IV. Urine Formation This process is complex. We divide it into several stages, each occurring at different parts of the nephron. i) Pressure Filtration: This occurs at the glomerulus. The high blood pressure pushes the liquid portion of blood out of the capillary (glomerulus) and into the Bowman’s capsule. This liquid,called filtrate, contains all the small molecules present in the blood: Nutrients: Wastes. Urea Glucose H+ Fatty acids Drugs Amino Acids

ii) Selective Reabsorption: Occurs at the Proximal Convoluted Tubule (PCT) The “Good Stuff” that was removed during pressure filtration is returned by active transport to blood: nutrients (glucose etc.) , some salts (Na+, Cl- ) and H2O. The cells of the PCT contain many mitochondria for ATP production, and active transport.

iii) Water Reabsorption: Loop of Henle The filtrate goes down the descending loop of Henle, water is drawn out due to increasing saltiness in the renal medulla, moves by osmosis into the blood. The filtrate becomes more concentrated as water leaves.

iv) Salt Balance The ascending loop of Henle moves Na+ out of the filtrate, initially by diffusion, then by active transport. This causes the medulla of kidney to be very salty. Chloride ions follow sodium. The ascending loop is impermeable to water, therefore filtrate remains concentrated. As filtrate reaches the cortex, most of the Na+ has been removed by active transport and the filtrate is isotonic with the extracellular fluid at the distal convoluted tubule. The water that left the filtrate in the loop of Henle diffuses by osmosis back into the blood at the peritubular capillaries.

v) Tubular Secretion: At the distal convoluted tubule (DCT) last minute adjustments are made. Penicillin, histamines, vitamins that are in excess in blood are added to filtrate by active transport (called secretion). Potassium and sodium concentrations are similarly adjusted. pH is balanced by secreting excess H+ ions if blood is acidic, or secreting HCO3- if blood is too basic (high pH). Reabsorption of H+ ions from filtrate to blood also occurs here if pH of blood is too high. Tubule Blood

vi) Collecting Duct: The urine is collected here and last minute adjustments are made according to the concentration. Water can be reabsorbed (added to blood) or secreted under the action of antidiuretic hormone (ADH) Urine from millions of collecting ducts transfers to the renal pelvis and eventually to the ureters.

V) Hormones: ADH Hypothalamus detects low blood volume (and low pressure) and makes Antidiuretic Hormone (ADH), also known as vassopressin, which is stored in the posterior pituitary gland. Pituitary releases ADH into blood supply. ADH binds to receptors on the collecting duct’s cells, causing more water pores (aquaporin) to be made in cell membranes of duct. Results in more water reabsorbed into the blood and blood volume increases. When blood volume increases -so does pressure. Higher pressure shuts down ADH production.
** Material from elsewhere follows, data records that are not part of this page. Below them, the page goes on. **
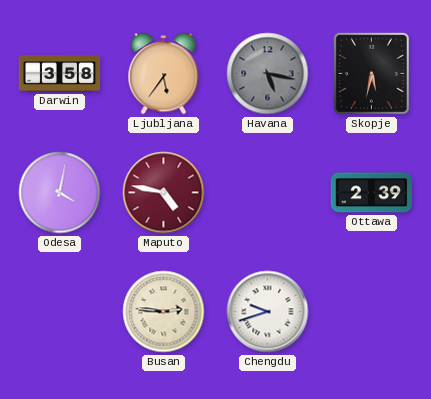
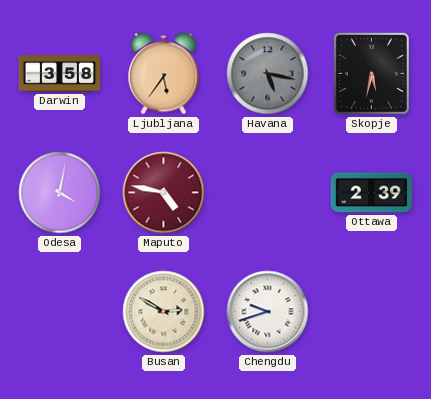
Busan: 2:46 -> 2:50
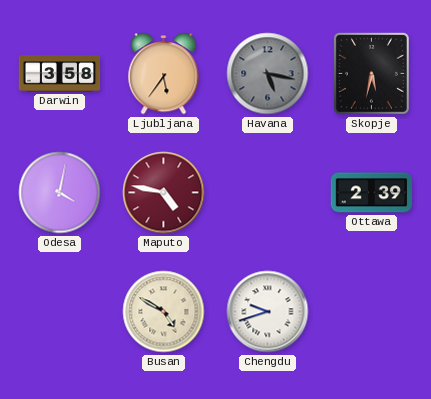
Busan: 2:50 -> 4:50
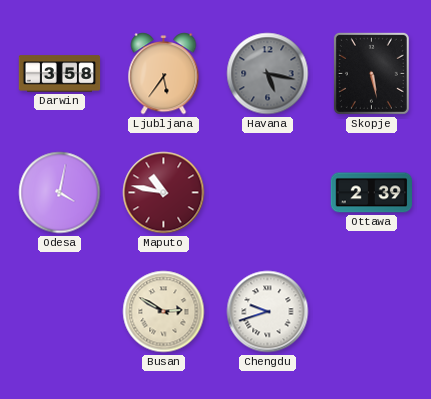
Skopje: 5:32 -> 5:28
Maputo: 4:47 -> 10:47
Busan: 4:50 -> 2:50
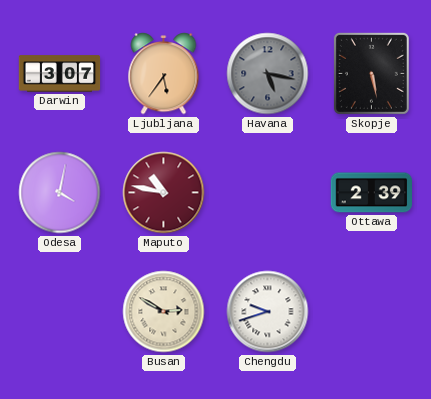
Darwin: 3:58 -> 3:07
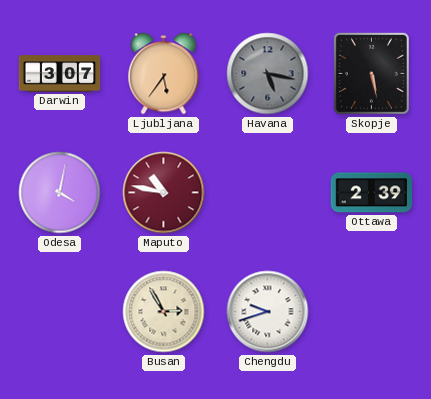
Busan: 2:50 -> 2:55
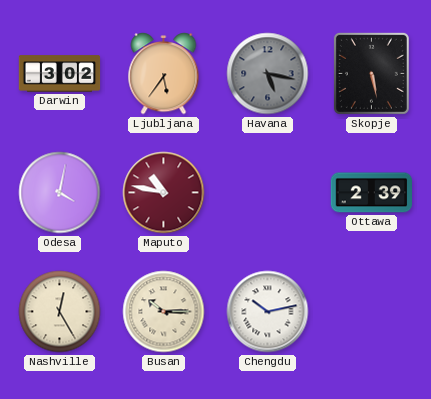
Darwin: 3:07 -> 3:02
Nashville: none -> 12:25
Busan: 2:55 -> 10:15
Chengdu: 9:42 -> 10:13
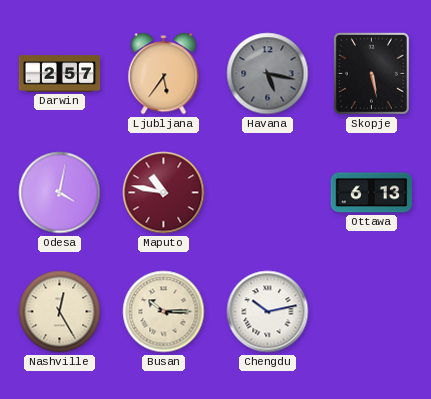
Darwin: 3:02 -> 2:57
Ottawa: 2:39 -> 6:13
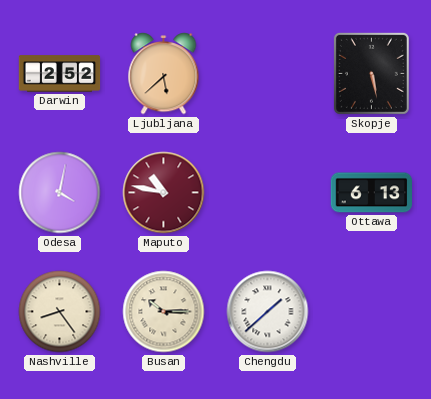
Darwin: 2:57 -> 2:52
Ljubljana: 5:36 -> 5:38
Havana: 5:17 -> none
Nashville: 12:25 -> 8:24
Chengdu: 10:13 -> 1:38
With ADH secreted: Water leaves filtrate and enters the blood. Urine is more concentrated.

Without ADH: Less water is reabsorbed at collecting duct. Urine is more dilute.

VI) Hormones: Aldosterone Low blood pressure, detected at the juxtaglomerular apparatus, initiates a series of complex hormone interactions. Results in a steroid hormone: aldosterone: made in adrenal gland (cortex region) to be released.

Aldosterone action: Targets the cells of the distal convoluted tubule resulting in more Na+ reabsorption (and K+ excretion) with Na+/K+ pump. Results in blood plasma being more salty, therefore water is also reabsorbed by osmosis and blood volume goes up.

VII) Substances Affecting Urine Formation: Diuretics: A substance that increases urine flow. Eg. Alcohol which inhibits ADH synthesis therefore urine is dilute. (A hangover is dehydration brought on by too much urination combined with the need for H2O for alcohol metabolism). Diabetes: excess glucose is secreted in the urine of diabetics. The glucose also causes more H2O to be excreted so urine flow is frequent and high in hyperglycemia.